While on a family road trip
My Kid: Dad, can I play on your phone now?
Me: for the last time, no, and stop asking
My Kid: How about at the next stop light?
Me: sure…
Narrator: The next stop light was 90 miles away, and 4 miles from their destination
My “I’m enraged!” status update on Facebook garnered a lot of congratulations from people who don’t read well.
Seriously joggers?! You’re gonna run and carry on a conversation at the same time?
And I’m all outta breath just finishing this McMuffin!!!
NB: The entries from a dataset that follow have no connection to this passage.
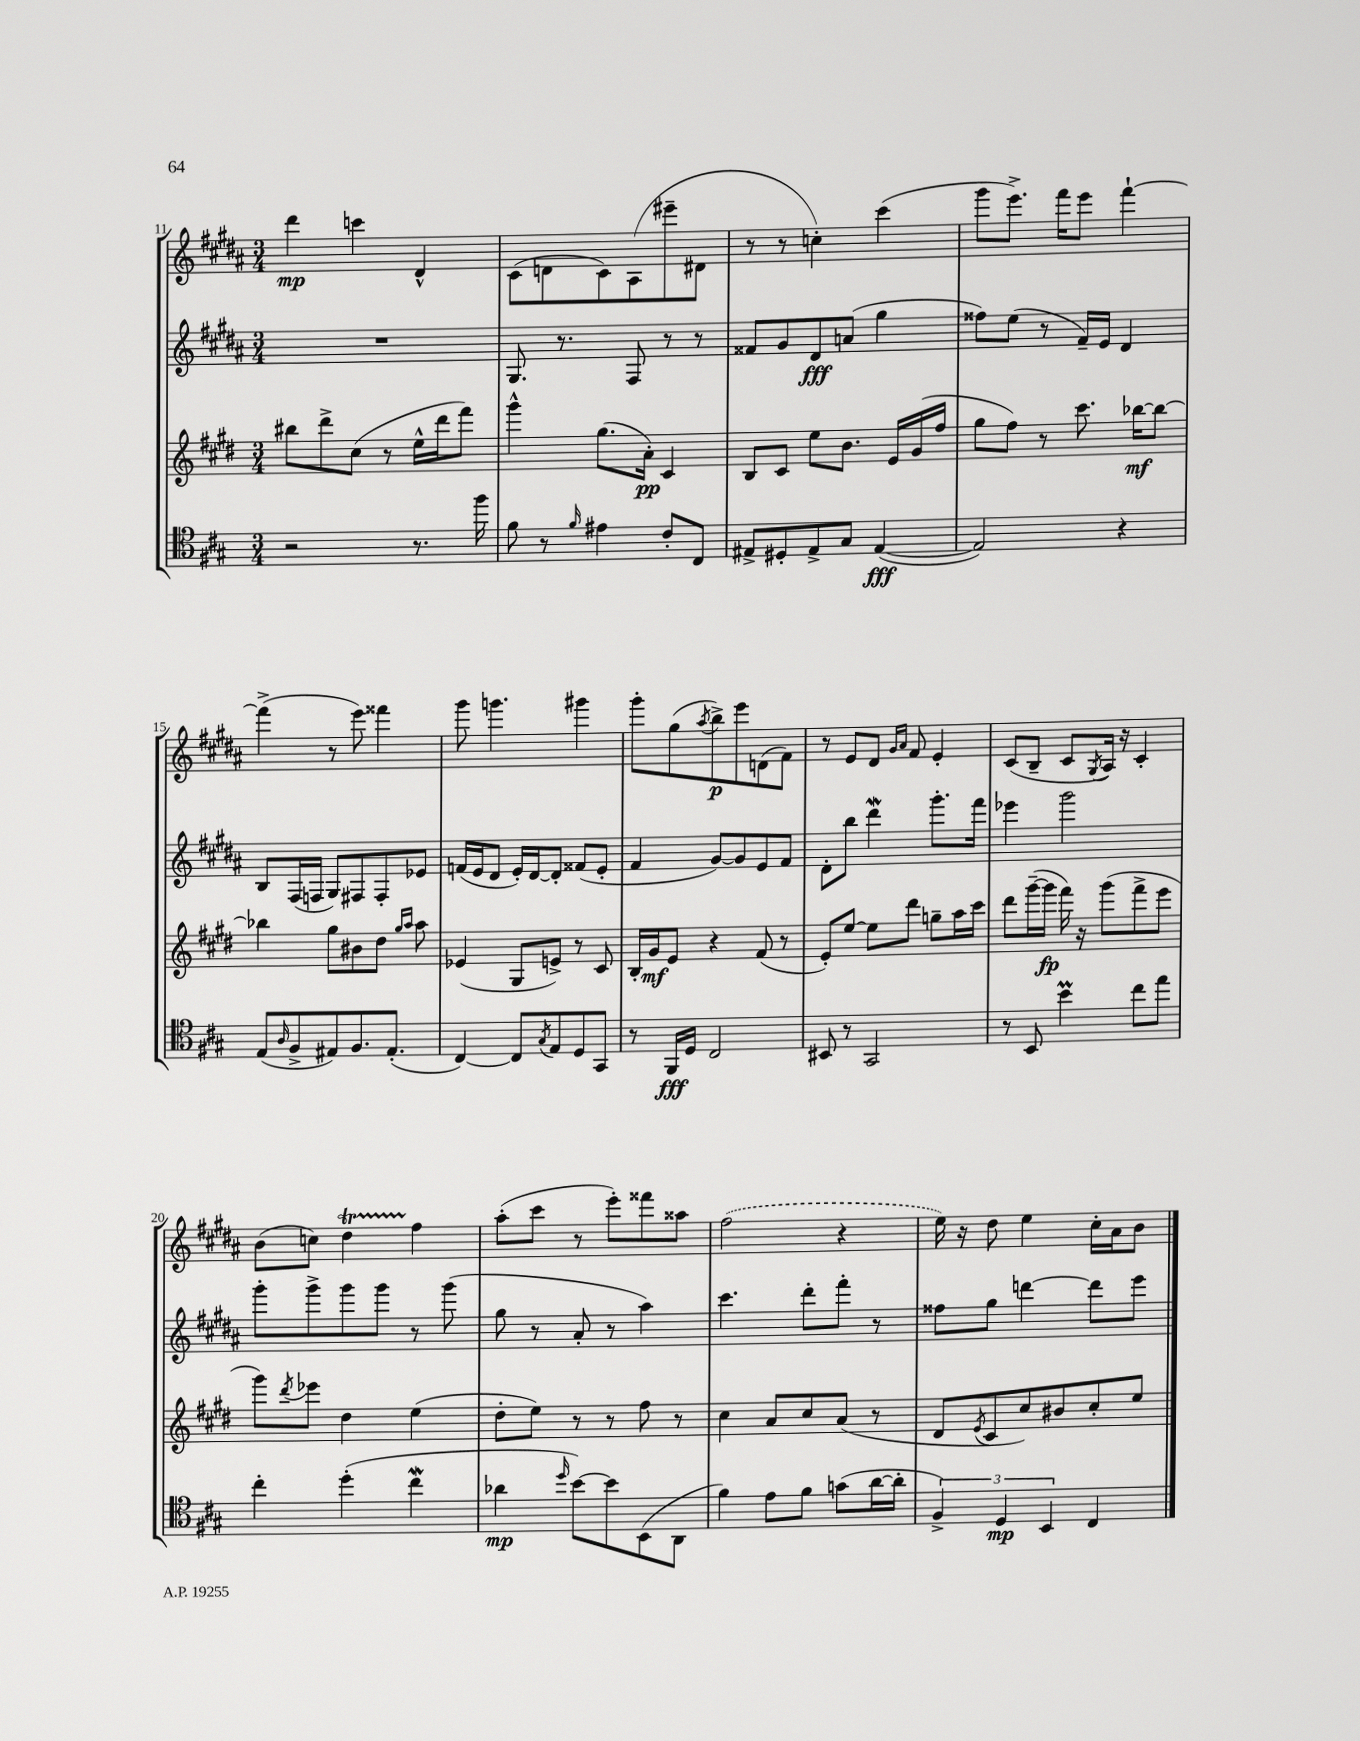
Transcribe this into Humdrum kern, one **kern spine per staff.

**kern	**kern	**kern	**kern
*staff4	*staff3	*staff2	*staff1
*clefC4	*clefG2	*clefG2	*clefG2
*k[f#c#g#]	*k[f#c#g#d#]	*k[f#c#g#d#a#]	*k[f#c#g#d#a#]
*M3/4	*M3/4	*M3/4	*M3/4
2r	8bb#	2.r	4ddd#
.	8ddd#^	.	.
.	(8cc#	.	4ccc
.	8r	.	.
8.r	16ee^^	.	4d#^^
.	16ddd#	.	.
.	8fff#)	.	.
16ff#	.	.	.
=	=	=	=
8f#	4ggg#^^	8.G#	(8c#
8r	.	.	8d
.	.	8.r	.
16qqf#	.	.	.
4e#	(8.gg#	.	8c#)
.	.	8F#	(8A#
.	16a')	.	.
8c#'	4c#	8r	8eee#~
8C#	.	8r	8d#
=	=	=	=
8E#^	8B	8f##	8r
8D#'	8c#	8g#	8r
8E#^	8ee	8d#	4cc')
8G#	8.b	(8a	.
([4E#	.	4gg#	(4ccc#
.	16e	.	.
.	(16g#	.	.
.	16ff#	.	.
=	=	=	=
2E#])	8gg#	8ff##)	8ggg#
.	8ff#)	(8ee	8.eee^)
.	8r	8r	.
.	.	.	16fff#
.	8.ccc#	16f#~)	8eee
.	.	16e	.
4r	.	4d#	[4fff#`
.	[16bb-	.	.
.	8bb-_	.	.
=	=	=	=
(8E	4bb-]	8B	(4fff#^]
16qqA	.	.	.
8F#^	.	(16F#	.
.	.	16F	.
8E#)	8gg#	8G#)	8r
8.F#	8b#	8F#	8eee)
.	8dd#	8F#'	4fff##
(8.E#'	.	.	.
.	16qqgg#	.	.
.	16qqaa	.	.
.	8aa	8e-	.
=	=	=	=
[4C#)	(4e-	(16f	8ggg#
.	.	16e	.
.	.	8d#	4.ggg
8C#]	8G#	16e')	.
.	.	[16d#	.
8qG#	.	.	.
8E	8e^)	8d#']	.
8D	8r	(8f##	4ggg#
8GG#	8c#	8e'	.
=	=	=	=
8r	16B'	4f#	8ggg#'
.	16g#	.	.
16FF#	8e	.	(8gg#
16D	.	.	.
.	.	.	8qaa#
2C#	4r	[8g#)	8bb^)
.	.	8g#]	8eee
.	(8f#	8e	(8d
.	8r	8f#	8f#)
=	=	=	=
8BB#	8e')	8d#'	8r
8r	[8ee	8bb	8e
2GG#	8ee]	4ddd#	8d#
.	.	.	16qqg#
.	.	.	16qqa#
.	8ddd#	.	8f#
.	8gg~	8.ggg#'	4e'
.	16aa	.	.
.	16ccc#	16fff#	.
=	=	=	=
8r	8ddd#	4eee-	(8c#
8BB	([16ggg#~	.	8B~
.	16ggg#]	.	.
4b	16fff#)	2ggg#	8c#
.	16r	.	.
.	.	.	8qG#
.	(8ggg#	.	16A#)
.	.	.	16r
8cc#	8fff#^	.	4c#'
8ee	8eee	.	.
=	=	=	=
4cc#'	8ggg#)	8ggg#'	(8b
.	8qddd#	.	.
.	8eee-	8ggg#^	8cc)
(4dd'	4dd#	8ggg#	4dd#
.	.	8ggg#	.
4cc#	(4ee	8r	4ff#
.	.	(8ggg#	.
=	=	=	=
4a-	8dd#'	8gg#	(8aa#'
.	8ee)	8r	8ccc#
16qqdd	.	.	.
[8b)	8r	8a#'	8r
8b]	8r	8r	8eee')
(8BB	8ff#	4aa#)	8fff##
8AA	8r	.	8aa##
=	=	=	=
4f#)	4cc#	4.ccc#	(2ff#
8e	8a	.	.
8f#	8cc#	8ddd#'	.
(8g	(8a	8fff#'	4r
[16a	8r	8r	.
16a']	.	.	.
=	=	=	=
6F#^)	8d#	8ff##	16ee)
.	.	.	16r
.	8qe	.	.
.	8c#	8gg#	8dd#
6D	.	.	.
.	8cc#)	[4ddd	4ee
6BB	.	.	.
.	8b#	.	.
4C#	8cc#'	8ddd]	16cc#'
.	.	.	16a#
.	8ee	8eee	8b
==	==	==	==
*-	*-	*-	*-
Poking holes in your parents condoms so there’s someone else to do the dishes
This is so funny you can’t even be mad LOL
If you ever find a partially eaten grilled cheese sandwich at my house call the police.
On my flight to Montreal, the 20 something sitting next to me passed on her in flight snacks. I don’t understand this generation.
Wife: WHY are the boys wearing fishnet stockings?
Me: You SAID they needed to learn how to Cher.
The guy I’ve been paying to pick up poop in my backyard just realized that I don’t own any animals.
[brainstorming movie scripts]
writer: a romantic comedy? guy sees girl in red dress and falls in-
stephen king: what if it’s an evil dress
due to unforeseen circumstances i just quit my job as a psychic
Them: This is a knife for cutting cake
Me: [Laughing] Who actually cuts cake
Them:
Me: Oh
You’re not going to believe this, but I was doing really well, and then your email found me.
If I don’t see two minivans lock reindeer antlers over a Target parking space tonight, what are the holidays even about?
Oh ok learning the difference between doing one thing a day that scares you and one thing a day that scares your doctor
*takes my split ends to couples counseling*
People say “Home is where the heart is”.
Actually though, the heart is between the lungs in the middle of the chest, behind and slightly to the left of the sternum.
Idiots.
[carrying too many items]
store clerk: would you like a basket
me: no thanks my arms are full
I like to take long walks away from stupid people
“I can’t wait to feel you between my thighs tonight,” I say to my new memory foam pillow, which has been helping realign my spine while granting remarkable relief from lower back pain.
How many push-ups is too many when meeting your girlfriend’s dad for the first time?
ME: Is this Babies R Us
CASHIER: Yes
ME: No babies work here
C: I know
ME: It should be called Babies Were US
C: …
ME: Get me your manager
Ladies with “finger in their mouth” avis, what’s on your finger? Cake batter? Is it cake batter? Can I have some?
I create my own luck. Also, my own problems. I’m very creative.
Krampus.
The fact that my balcony isn’t facing the street makes it nice and quiet but also makes my speeches to the people rather ineffective
Just a little reminder that the eight spiders you swallowed aren’t thrilled about it either
I sleep better naked, why cant the flight attendant understand that?
The Teen Choice Awards air tonight if you want to see a great reminder of why kids aren’t allowed to vote.